HUMANITY ROAD RESPONSE
The information collected and analyzed by Humanity Road was received and used by organizations such as UNOCHA, U.S. Military via the APAN portal, Americares and other traditional relief organizations via ReliefWeb and HumanitarianResponse.info. As a participant in response activities, we also observed an unprecedented level of global collaboration that included providing access to imagery and mapping datasets and cooperative engagement between civilian and military, local and international, formal and informal aid responders. This broad and open collaboration of information and requests for information, requests for assistance as well as reports of relief provided were for the most part completed in open source platforms. Using open source for reporting relief efforts facilitated transparency across aid response organizations and afforded a view into areas of coverage and areas needing additional relief efforts. The magnitude of need created by the size of the impacted population, the extent of communications infrastructure damage and the challenges with the logistics was as unprecedented. The response was equally enormous with a multi-national response team of both military and civilian disaster response organizations. A large task requiring a large level of collaboration.
On November 13, Secretary to the Cabinet Rene Almendras commented “Please understand, there has never been anything at the magnitude of what we are trying to do now—not in size, not in volume, not in even the breadth of it. The logistics alone, we discussed over two and a half hours last night talking about how to move goods, where to move goods, how many trucks you need. Even from the packing center to shipping center, it’s not a small amount of work that needs to be done,” he said.
Humanity Road support for the Philippines focused on providing information and requests for aid for locations that were emerging as under served or not visible at all in social media but had populations impacted that needed to be assessed by aid providers because the community may have been unable to communicate their need to response organizations.
The use of emerging tools and the analysis of information performed by volunteers on emerging data in open source reporting and social media (both the presence of information and the absence of information) directly increased the number of lives saved and the number of people receiving access to life saving food, water, medical supplies and transport. We add though that this was only possible because we were able to relay these needs directly as a request to aid providers who could fulfill the need and then report that the need was fulfilled.
Within its operations, Humanity Road volunteers performed such tasks as data mining, translations, triage of emerging data, requesting clarifications, documenting local contact information, routing urgent needs and resolving geo-location discrepancies. Also used were emerging tools to aggregate, filter and triage urgent needs.
Members of the Data Mining and Machine Learning Lab3 at Arizona State University used a tool known as TweetTracker to aggregate and analyze a timeline of the volume of tweets which indicated a decline in volume of tweets over time from within impacted areas (this was noted as
occurring at the same time as requests for generators and fuel across the impacted footprint were increasing). Also used by Humanity Road is a prototype tool known as SMAT (SBIR N121-092) developed by Progeny Systems that provides critical filtering capabilities that eliminated much of the noise and allowed volunteers to focus on the less than 1% of the volume of tweets which contained the highest concentration of actionable information.

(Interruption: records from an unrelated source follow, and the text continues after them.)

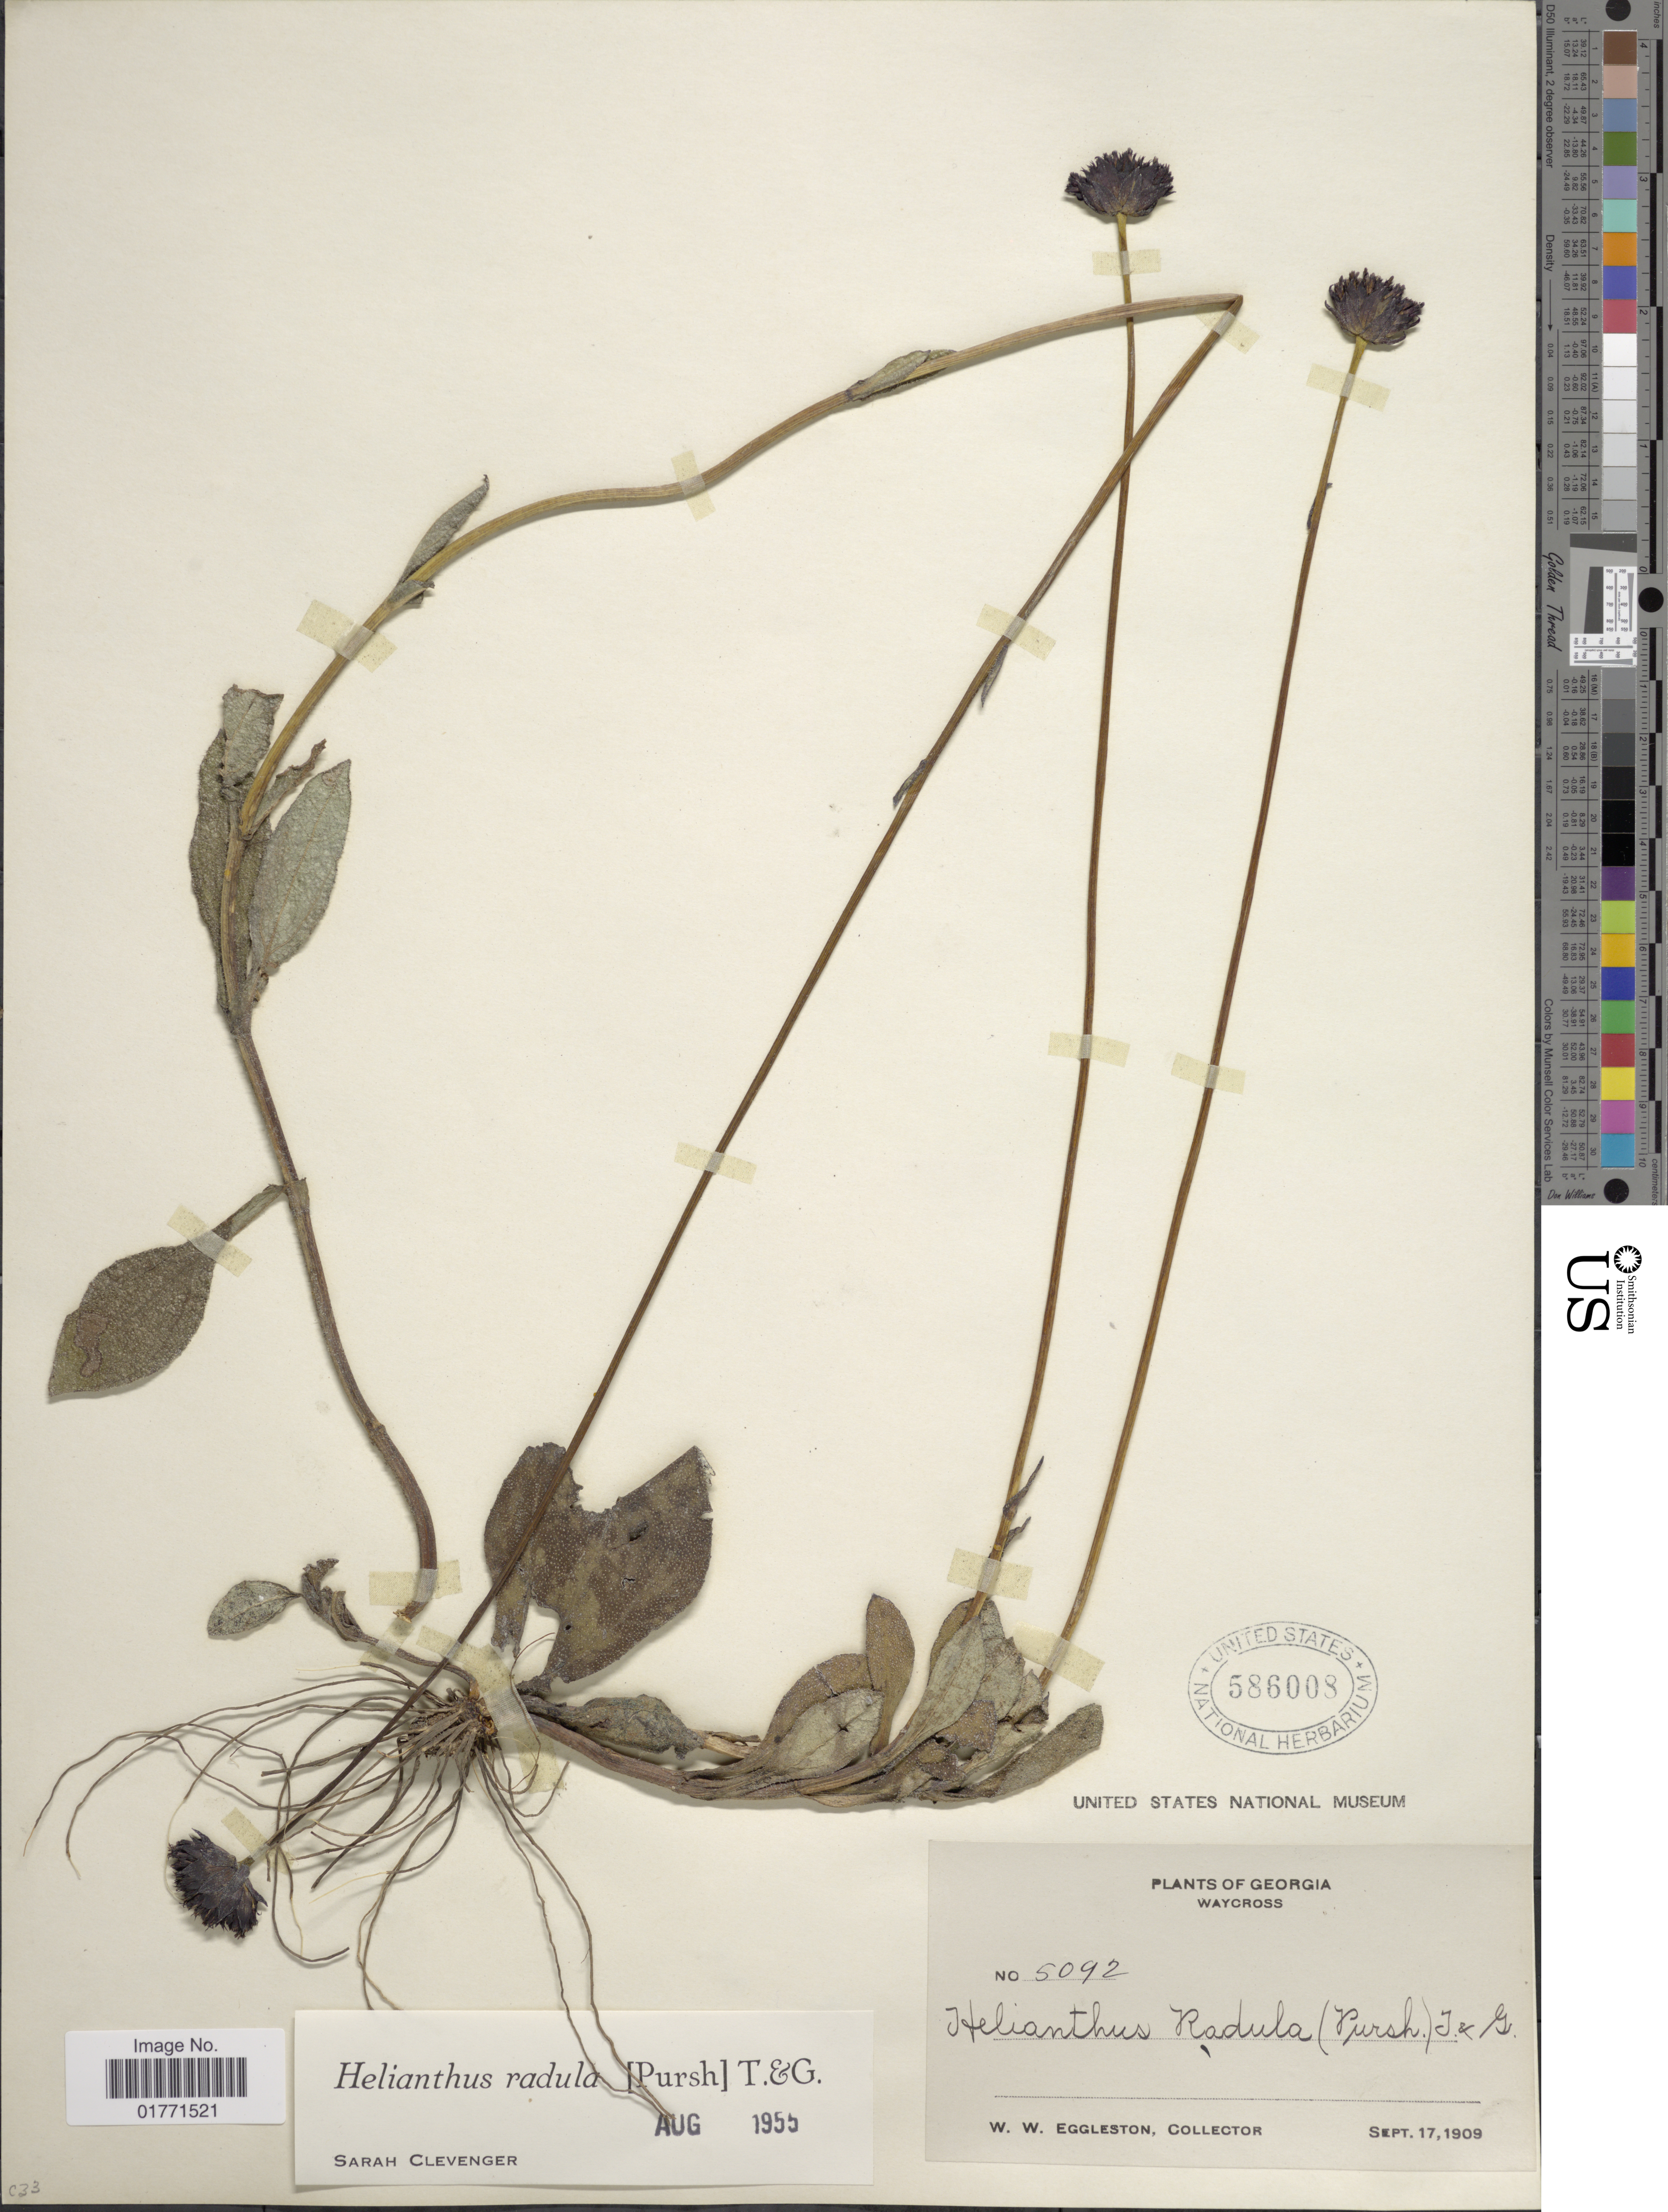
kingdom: Plantae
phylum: Tracheophyta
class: Magnoliopsida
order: Asterales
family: Asteraceae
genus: Helianthus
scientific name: Helianthus radula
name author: (Pursh) Torr. & A. Gray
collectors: W. W. Eggleston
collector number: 5092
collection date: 1909-09-17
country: United States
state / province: Georgia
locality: Waycross. Georgia.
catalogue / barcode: US 586008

Also of critical value was support provided to Humanity Road by Translators without Borders in translating emerging social media such as YouTube videos, Facebook postings and Tweets. Throughout the past month, this operational model of Aggregate, Filter, Triage, Export, Report has become a repeatable process for this particular event. While finding hard statistics regarding the success of the use of social media during any disaster response is difficult, we have confidence in sharing an order of magnitude of XXX people were rescued, XX,XXX people received direct aid and X people were reunited through the operations support provided by Humanity Road to aid providers in the Philippines.